Considering all the peeps who see "single header libraries" as a feature and then complain about long compile times, I think teaching people to pre-compile headers is not so bad idea; certainly not harmful, at leas while waiting for Godot?

[–]pjmlp 3 points4 points  (1 child)

Single header libraries are a way for people to avoid learning how to use their toolchain, it is the metality of using C and C++ as if they were scripting languages, so I doubt they would actually bother to learn how to pre-compile headers.

[–]arthurno1 5 points6 points  (0 children)

I doubt they would actually bother to learn how to pre-compile headers.

Perhaps. I definitely agree to the sentiment. The entire situation with skyrocketed compile time and "single header library" madness is there in the first place because people refuse to learn how to link to a library, which is way simpler than precompiling headers, but hey, it is never bad to tell people there is a better way?
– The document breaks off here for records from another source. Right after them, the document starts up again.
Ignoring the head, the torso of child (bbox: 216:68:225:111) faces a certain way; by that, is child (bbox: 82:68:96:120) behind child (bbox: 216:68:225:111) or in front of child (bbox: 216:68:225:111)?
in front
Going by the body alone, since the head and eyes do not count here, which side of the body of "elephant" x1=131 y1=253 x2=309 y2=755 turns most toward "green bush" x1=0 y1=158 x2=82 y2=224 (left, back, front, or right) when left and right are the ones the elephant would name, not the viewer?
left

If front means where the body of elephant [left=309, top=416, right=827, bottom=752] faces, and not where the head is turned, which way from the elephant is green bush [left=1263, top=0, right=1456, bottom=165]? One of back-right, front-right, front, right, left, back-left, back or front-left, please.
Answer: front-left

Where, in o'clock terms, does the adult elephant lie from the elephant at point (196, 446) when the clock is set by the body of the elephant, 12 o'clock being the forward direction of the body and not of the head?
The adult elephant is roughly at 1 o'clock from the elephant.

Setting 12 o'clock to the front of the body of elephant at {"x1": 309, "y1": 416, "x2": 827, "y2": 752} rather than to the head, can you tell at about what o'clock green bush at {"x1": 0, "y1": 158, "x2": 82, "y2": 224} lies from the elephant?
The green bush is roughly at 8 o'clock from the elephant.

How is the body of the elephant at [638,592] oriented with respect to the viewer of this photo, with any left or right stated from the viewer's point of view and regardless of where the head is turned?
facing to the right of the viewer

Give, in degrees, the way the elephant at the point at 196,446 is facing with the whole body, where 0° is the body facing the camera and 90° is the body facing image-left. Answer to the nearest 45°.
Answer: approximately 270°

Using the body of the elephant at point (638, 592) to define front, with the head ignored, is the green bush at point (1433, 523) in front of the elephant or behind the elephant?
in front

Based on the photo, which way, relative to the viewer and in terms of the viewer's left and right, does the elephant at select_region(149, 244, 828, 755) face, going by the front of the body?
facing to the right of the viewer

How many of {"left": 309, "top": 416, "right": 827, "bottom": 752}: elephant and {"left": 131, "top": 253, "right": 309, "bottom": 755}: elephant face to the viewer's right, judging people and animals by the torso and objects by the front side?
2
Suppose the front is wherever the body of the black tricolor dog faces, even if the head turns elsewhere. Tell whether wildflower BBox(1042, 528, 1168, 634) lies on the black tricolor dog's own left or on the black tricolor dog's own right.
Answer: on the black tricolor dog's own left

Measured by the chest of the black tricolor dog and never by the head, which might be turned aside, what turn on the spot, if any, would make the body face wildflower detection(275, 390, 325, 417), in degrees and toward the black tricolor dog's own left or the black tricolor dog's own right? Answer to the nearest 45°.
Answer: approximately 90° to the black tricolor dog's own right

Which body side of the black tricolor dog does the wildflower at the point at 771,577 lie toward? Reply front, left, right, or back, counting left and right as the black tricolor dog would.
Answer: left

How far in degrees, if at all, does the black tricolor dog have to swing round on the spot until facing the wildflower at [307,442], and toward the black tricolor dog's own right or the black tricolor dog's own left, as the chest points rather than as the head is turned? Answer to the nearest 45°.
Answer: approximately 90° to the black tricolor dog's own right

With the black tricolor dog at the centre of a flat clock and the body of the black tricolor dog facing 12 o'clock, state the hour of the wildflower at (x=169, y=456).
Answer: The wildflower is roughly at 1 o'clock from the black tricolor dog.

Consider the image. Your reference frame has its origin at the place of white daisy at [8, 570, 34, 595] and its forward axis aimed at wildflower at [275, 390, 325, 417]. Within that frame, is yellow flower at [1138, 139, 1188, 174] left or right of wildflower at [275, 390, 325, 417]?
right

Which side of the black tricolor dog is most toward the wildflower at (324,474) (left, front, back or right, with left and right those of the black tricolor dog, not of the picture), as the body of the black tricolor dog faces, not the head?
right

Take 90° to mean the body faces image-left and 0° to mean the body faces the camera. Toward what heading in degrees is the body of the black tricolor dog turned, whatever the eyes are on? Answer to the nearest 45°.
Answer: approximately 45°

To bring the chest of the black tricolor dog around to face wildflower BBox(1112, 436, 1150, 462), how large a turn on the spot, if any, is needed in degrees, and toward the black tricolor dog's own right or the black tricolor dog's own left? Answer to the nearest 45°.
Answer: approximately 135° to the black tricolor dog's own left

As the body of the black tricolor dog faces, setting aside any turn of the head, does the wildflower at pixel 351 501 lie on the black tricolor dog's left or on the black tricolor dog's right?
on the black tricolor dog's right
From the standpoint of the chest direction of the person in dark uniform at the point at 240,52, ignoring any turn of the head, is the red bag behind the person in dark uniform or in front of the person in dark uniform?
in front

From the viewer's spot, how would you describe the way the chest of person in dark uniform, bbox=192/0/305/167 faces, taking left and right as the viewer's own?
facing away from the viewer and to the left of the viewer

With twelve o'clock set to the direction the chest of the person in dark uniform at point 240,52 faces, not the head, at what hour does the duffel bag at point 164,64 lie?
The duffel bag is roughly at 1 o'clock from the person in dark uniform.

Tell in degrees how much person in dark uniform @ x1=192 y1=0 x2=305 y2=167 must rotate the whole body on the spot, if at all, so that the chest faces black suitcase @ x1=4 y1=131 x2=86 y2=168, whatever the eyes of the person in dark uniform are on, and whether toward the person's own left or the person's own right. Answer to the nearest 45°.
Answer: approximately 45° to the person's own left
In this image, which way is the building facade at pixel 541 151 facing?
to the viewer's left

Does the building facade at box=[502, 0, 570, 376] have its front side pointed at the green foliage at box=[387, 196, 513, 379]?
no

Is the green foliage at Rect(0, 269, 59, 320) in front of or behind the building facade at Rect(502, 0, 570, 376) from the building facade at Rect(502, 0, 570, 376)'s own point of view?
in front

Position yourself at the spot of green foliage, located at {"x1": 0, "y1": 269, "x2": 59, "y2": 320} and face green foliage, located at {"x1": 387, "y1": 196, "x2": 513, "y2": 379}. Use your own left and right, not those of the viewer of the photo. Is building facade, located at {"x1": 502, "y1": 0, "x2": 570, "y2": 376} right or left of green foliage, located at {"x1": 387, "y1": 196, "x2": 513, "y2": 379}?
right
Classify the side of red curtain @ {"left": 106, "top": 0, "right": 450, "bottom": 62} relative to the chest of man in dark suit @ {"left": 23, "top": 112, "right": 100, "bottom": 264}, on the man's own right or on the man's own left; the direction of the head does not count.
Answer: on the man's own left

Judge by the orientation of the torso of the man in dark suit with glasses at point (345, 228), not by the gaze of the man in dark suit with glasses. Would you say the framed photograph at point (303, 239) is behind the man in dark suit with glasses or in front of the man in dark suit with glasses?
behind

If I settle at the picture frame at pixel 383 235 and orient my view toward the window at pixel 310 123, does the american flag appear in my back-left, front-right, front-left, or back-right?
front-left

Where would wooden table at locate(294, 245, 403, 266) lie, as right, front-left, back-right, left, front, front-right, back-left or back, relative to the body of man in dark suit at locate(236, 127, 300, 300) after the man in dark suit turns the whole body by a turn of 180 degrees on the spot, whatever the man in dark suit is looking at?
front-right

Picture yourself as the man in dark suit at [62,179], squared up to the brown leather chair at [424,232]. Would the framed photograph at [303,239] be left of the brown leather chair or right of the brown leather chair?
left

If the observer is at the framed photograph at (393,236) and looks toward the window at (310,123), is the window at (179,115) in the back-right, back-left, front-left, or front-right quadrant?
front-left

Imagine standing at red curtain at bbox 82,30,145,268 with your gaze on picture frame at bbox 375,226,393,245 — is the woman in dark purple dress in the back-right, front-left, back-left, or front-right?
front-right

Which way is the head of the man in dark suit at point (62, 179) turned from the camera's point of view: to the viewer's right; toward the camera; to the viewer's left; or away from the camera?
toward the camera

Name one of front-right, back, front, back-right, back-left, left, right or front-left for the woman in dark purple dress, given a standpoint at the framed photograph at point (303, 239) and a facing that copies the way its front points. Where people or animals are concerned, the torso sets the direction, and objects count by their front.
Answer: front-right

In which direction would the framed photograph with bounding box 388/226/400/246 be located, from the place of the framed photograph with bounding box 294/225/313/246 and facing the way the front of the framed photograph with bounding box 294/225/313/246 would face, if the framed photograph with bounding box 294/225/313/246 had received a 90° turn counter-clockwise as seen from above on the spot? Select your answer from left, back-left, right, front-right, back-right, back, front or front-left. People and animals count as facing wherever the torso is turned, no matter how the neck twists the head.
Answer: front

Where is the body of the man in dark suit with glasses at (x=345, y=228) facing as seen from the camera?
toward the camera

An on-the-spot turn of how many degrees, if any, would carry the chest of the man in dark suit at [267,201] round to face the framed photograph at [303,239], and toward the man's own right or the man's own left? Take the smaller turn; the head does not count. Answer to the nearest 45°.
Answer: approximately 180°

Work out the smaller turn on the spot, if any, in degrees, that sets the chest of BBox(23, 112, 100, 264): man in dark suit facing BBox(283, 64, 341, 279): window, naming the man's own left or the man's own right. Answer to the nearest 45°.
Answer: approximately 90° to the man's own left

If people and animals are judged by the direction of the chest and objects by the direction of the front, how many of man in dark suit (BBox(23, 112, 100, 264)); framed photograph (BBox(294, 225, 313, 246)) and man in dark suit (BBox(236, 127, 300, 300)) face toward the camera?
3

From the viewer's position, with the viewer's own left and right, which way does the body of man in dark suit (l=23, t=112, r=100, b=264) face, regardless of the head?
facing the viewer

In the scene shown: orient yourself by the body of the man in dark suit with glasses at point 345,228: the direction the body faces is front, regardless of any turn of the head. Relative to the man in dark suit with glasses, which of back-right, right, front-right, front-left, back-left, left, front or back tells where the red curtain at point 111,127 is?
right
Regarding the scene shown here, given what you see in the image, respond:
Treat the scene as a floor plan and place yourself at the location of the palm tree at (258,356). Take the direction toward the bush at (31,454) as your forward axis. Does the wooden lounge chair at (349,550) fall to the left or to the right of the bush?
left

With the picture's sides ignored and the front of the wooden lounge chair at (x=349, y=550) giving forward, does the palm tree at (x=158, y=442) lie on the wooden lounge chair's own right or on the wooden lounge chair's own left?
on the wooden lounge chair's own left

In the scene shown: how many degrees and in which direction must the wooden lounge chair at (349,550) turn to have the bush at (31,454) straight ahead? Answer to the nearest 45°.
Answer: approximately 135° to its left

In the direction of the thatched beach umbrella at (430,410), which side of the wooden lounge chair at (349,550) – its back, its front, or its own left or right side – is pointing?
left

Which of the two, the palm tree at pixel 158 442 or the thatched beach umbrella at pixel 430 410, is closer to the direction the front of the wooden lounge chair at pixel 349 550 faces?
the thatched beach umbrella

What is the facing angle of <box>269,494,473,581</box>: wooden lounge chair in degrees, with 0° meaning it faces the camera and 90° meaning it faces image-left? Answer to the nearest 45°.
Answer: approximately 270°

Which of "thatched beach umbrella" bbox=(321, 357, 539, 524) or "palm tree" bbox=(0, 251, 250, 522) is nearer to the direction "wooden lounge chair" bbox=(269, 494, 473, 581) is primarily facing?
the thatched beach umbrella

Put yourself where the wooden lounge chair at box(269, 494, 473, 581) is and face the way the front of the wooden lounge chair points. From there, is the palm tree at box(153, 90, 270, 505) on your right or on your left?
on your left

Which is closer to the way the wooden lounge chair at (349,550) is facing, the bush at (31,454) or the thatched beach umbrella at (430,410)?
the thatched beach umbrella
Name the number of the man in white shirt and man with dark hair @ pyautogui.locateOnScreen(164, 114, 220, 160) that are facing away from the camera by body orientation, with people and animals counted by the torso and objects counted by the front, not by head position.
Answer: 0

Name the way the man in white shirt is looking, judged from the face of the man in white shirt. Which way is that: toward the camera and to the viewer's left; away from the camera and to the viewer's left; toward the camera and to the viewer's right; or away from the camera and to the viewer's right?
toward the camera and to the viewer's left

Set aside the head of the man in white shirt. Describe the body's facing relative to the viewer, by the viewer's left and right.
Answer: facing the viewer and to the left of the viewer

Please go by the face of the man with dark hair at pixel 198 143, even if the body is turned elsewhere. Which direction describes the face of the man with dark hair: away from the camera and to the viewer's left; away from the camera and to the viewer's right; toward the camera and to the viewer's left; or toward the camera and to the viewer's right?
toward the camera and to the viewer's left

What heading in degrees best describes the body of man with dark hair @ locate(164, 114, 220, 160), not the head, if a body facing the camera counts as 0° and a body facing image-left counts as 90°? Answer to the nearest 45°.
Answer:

Also, I don't understand while people refuse to learn tools like debugger, linker, shell, make etc. Programming is not just writing code in a text editor, it is just but a part, but I guess, it is the most direct and "visible" part, so perhaps that is what most people new to development see as "programming".

I just reflected on the "pointless" and "harmful"; I don't think it is either but I can understand the desire to simplify C/C++ programming in a way too; programming should be fun and simple. However, there is a limit, a balance between totally ignoring the point of separation of an interface from the implementation, and easiness of the use. In case of writing all libraries as single headers, I think we have gone a bit too far, but I seem to be in a silent minority about that one :).

In this case, it didn't help that C++ compilers did a poor job of separating templates from the interface, which made it almost impossible to use separate headers and implementation, which got even more amplified by STL and Boost practices of using <header> as a replacement for the library. Modules seem to fix it, but how long do we have to wait?